The Anxiety of Influence: Harold Bloom's (not so) influential idea at 50

Last Judgement – Michelangelo (c.1541): the image used for the cover of Harold Bloom's The Western Canon. Wikimedia Commons.

Joshua Cohen’s ribald campus novel The Netanyahus (2021), winner of the Pulitzer Prize, is set during the winter of 1959-60. It depicts Ben-Zion Netanyahu, father of the current Israeli Prime Minister, during an itinerant phase of his academic career.

Netanyahu applies for a position in the history department at the fictional Corbin University (read Cornell). Because Netanyahu is Jewish and writes on the fate of Iberian Jews in the late middle ages, the complacently prejudiced WASP who presides over the history department (and whose correspondence is scented with spilled lime juice intended for his gimlets) entreats Ruben Blum, the only Jewish member of the faculty, to join the hiring committee.

Ruben, whose passage from the Yiddish-speaking enclaves of the Bronx to gentile-dominated academia represents the triumph of one version of assimilation, acquaints himself with Ben-Zion’s blood-soaked history of the Inquisition in ecstatic all-night reading sessions that bring him face to face with that which assimilation represses: an implacable, transhistorical antisemitism from which Zionism is the only escape.

Cohen’s novel purports to be “an account of a minor and ultimately even negligible episode in the history of a very famous family”. But it is also, if obliquely, a meditation on the life of its dedicatee, Harold Bloom (1930-2019). Cohen’s novel attests to the fact that Bloom continues to loom large over American literature nearly four years after his death.

Bloom’s public reputation rests to a large extent on his interventions during the so-called “canon wars” of the 1980s and 1990s, and the series of big, public-facing works he produced around this time, including The Western Canon (1994) and Shakespeare: The Invention of the Human (1998).

But among literary scholars and critics, his name is indelibly linked with his monograph The Anxiety of Influence (1973), which celebrates its half-centenary this year.

Bloom was fond of quoting Heidegger’s maxim:

The thinker needs one thought only […] the difficulty is to hold fast to this one only thought as the one and only thing that he must think.

The “anxiety of influence” is Bloom’s one thought. It was developed and ramified throughout the better part of his vast corpus, but elaborated most forcefully and concisely in the short monograph that bears its name.
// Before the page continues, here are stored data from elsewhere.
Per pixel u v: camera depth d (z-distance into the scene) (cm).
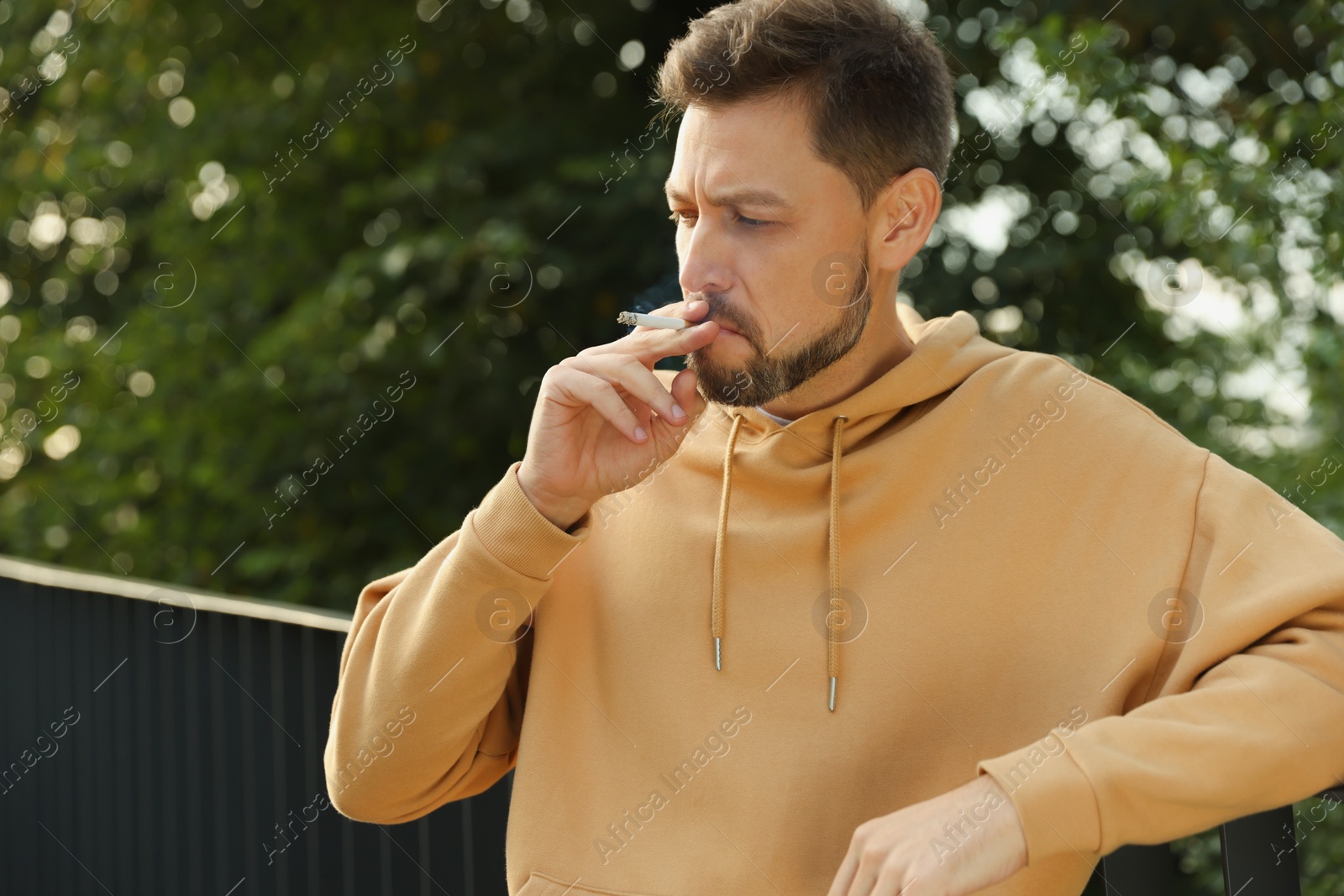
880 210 121
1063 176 439
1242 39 385
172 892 255
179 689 256
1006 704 114
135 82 556
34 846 302
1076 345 443
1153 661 110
It is a deceptively simple idea, and like many famous interventions in the history of thought, it renders a common-sense maxim rich and strange by pushing it into a zone of extremity.

Belatedness

The anxiety of influence is a name for the sense that any artist or writer must sooner or later experience (assuming their medium has an established tradition) that everything worth doing has been done before. This is the condition that Bloom calls “belatedness”.

Harold Bloom in 1986. Photo: Bernard Gotfryd. Public domain, via Wikimedia Commons

His radical claim is that belatedness, and the anxiety it entails, is the central problem of all creative effort. It is therefore a paradigm from which (seemingly) every important feature of a “strong” poem can be derived.

The controversies in which Bloom would later become embroiled already stand forth in this formulation. His theory of strong poetry might just as well be a theory of literature tout court. In this, he resists the 20th-century phenomenon by which the novel usurped poetry as the central, paradigmatic literary form. The many kinds of popular texts that would subsequently enter the syllabi of many university English departments were anathemas.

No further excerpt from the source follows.